Far from the brutalist posturing of Pyongyang, the machinery that really maintains Kim Jong-uns control of North Korea is the brutality of the gulags.
Channel 4 News has highlighted areas of some the the main prison camps. Click on the gulag symbol to see maps and the facilities they include.
As Channel 4 News explores North Korea: Uncovered, the testimony of those who have “defected” from the state, and satellite imagery, shed ever newer light on life inside the massive concentration camps.
Channel 4 News Asia Correspondent John Sparks spoke to Jeong Kwang-il, a defector who had been detained at Yodok, otherwise known as Kwan-li-so No. 15.
The smell of rotting bodies was terrible. We had to use pitch forks to drag them out. Jeong Kwang-il
A kwan-li-so is a political penal-labour colony, for those who are deemed to have criticised the government.
Mr Jeong told how in the winter the prisoners were made to cut down trees, and those who died during the work were “piled up”.
“We had to pile them up in the shed, and you could hear the dying ones wailing through the night, groaning with pain,” he said.
“When April came we had to go into the shed and clear it up. The smell of rotting bodies was terrible. We had to use pitch forks to drag them out.”
Yodok is perhaps the best known of North Korea’s gulags, and it is thought that at least 50,000 prisoners are held there.
According to the United Nations special papporteur for human rights in North Korea, thousands of people held at Yodok are there by reason of “guilt by association”, and many do not know the reasons for their imprisonment.
The camp is divided into villages, says a report by US Committee for Human Rights in North Korea, and is surrounded by three-metre high fences with watch towers every kilometre.
Areas inside the camp include Pyongchang-ri – a punishment or detention area, and Kouek – a secluded killing area. There are also re-revolutionising zones, where prisoners are re-educated, and sometimes released back into North Korean society.
Many “defectors”, who usualy head into China and then on to South Korea – a journey that can ultimately take many months of planning and money-raising – have been released from the camps but believe they will continue to be watched closely by the North Korean security service.
An Hyuk was detained at Yodok between 1987 and 1989. He told the Committee for Human Rights in North Korea that prisoners, some of whom were detained for “crimes” such as spilling ink or failing to adequately dust photographs of Kim Il-Sung, were subjected to sleep deprivation and forced to sit motionless for days.
Work included a construction project where he was forced to break ice and wade into frozen streams to gather stones – a task that led to dozens of people dying from exposure.
Hospitals, as can be found on the interactive map above, were reported by detainees to be no better than places where the injured were left to recover, or die.
Kaechon is another kwan-li-so, around 30 miles long and 19 miles wide. Work at the labour camp included mining, clothing manufacture, farming and livestock raising.
At the camp, guards would couple model prisoners together, and they would be allowed to start families. Shin Dong-hyuk was a prisoner born to such a union.
Read more from Asia Correspondent John Sparks: Why the official version of North Korean life is a carefully constructed lie
He described how children would be beaten by guards, and placed in “schools” which were, in fact, child labour squads.
Over the Taedong river from Kaechon is Bukchang – believed to be home to around 27,000 prisoners, including the families of “wrong-doers”.

**Dataset**.

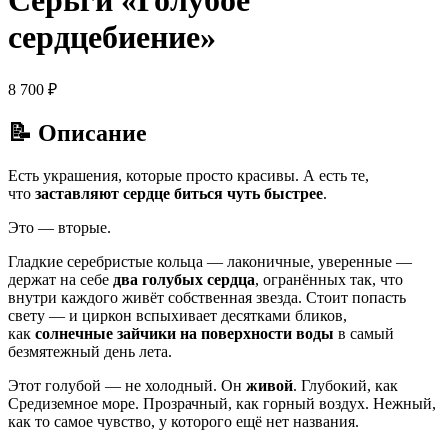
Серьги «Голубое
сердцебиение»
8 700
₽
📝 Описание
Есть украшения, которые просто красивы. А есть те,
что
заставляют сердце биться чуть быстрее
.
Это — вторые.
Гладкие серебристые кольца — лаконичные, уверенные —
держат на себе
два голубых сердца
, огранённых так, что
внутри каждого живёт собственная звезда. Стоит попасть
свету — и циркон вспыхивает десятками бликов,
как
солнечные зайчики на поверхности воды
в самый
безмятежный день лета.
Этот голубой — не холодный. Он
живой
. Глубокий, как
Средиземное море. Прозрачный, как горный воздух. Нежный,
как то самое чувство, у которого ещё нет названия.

* * *

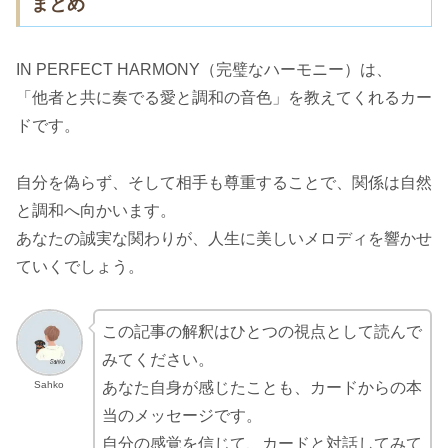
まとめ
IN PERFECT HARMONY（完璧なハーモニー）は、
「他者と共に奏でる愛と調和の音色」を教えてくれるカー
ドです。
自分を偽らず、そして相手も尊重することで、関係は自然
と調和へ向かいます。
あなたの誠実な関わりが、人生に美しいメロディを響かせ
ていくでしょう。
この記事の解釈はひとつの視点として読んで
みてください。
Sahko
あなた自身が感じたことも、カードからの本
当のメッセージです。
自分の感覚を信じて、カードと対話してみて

**Work request**. In the text about North Korea's prison camps, what is the name of the secluded killing area inside Yodok?

**Answer space**. Kouek